El 22/11/2007, a las 10:50, Junio C Hamano escribió:
Jeff King <peff@xxxxxxxx> writes:
On Wed, Nov 21, 2007 at 04:18:57PM -0800, Junio C Hamano wrote:
What I meant was that if "git add -i" (unrestricted) shows paths
from a set A, "git add -i paths..." should show paths from a
subset of the set A and that subset should be defined with the
existing ls-files pathspec semantics.
Ah, I think that is definitely the right behavior. But it does
raise one
more question: is going right into the 'add hunk' interface the
correct
behavior, or is that an orthogonal issue?

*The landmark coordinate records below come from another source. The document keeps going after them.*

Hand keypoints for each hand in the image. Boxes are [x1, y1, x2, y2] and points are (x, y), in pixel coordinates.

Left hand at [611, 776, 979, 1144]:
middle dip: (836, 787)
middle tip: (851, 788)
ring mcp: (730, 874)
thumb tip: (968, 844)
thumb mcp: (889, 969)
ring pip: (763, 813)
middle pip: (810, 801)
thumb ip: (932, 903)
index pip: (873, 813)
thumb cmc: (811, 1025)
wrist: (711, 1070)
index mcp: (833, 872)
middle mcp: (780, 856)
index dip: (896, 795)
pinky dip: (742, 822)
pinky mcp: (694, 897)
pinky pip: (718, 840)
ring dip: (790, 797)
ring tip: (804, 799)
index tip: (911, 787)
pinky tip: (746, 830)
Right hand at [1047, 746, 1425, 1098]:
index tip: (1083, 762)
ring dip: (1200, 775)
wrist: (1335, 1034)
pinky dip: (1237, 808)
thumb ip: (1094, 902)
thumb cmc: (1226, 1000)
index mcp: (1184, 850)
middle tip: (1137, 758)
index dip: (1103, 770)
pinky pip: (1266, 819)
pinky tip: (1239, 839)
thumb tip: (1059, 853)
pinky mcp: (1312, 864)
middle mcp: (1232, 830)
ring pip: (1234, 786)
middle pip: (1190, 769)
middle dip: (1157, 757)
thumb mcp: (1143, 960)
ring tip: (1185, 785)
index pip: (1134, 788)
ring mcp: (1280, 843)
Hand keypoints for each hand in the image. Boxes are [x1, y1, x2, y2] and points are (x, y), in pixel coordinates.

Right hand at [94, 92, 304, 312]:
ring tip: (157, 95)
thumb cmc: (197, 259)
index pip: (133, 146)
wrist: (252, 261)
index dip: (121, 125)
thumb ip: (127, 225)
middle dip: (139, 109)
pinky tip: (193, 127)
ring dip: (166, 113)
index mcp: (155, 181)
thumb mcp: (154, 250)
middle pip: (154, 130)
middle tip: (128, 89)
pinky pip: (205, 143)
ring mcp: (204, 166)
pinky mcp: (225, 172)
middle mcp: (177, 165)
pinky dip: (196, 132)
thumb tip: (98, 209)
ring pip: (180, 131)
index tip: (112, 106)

I am moderately negative about "paths imply jump to patch
subcommand". An option to git-add--interactive that tells which
subcommand to initially choose is probably acceptable, though.
Let me explain a little why I started this series. Basically, given
file "foo" which had multiple changes in it I wanted to stage only
selected hunks; so I typed:
git add -i foo
Which of course didn't work. What I wanted to do was jump straight
into the patch subcommand (hence this series).
If I wanted to add entire files I would have just typed:
git add foo
So I don't think the proposal to add "-p" (jump to "patch" subcommand)
and "-a" (jump to "add untracked" subcommand) are a very good idea,
seeing as we already have builtin-add for adding entire files.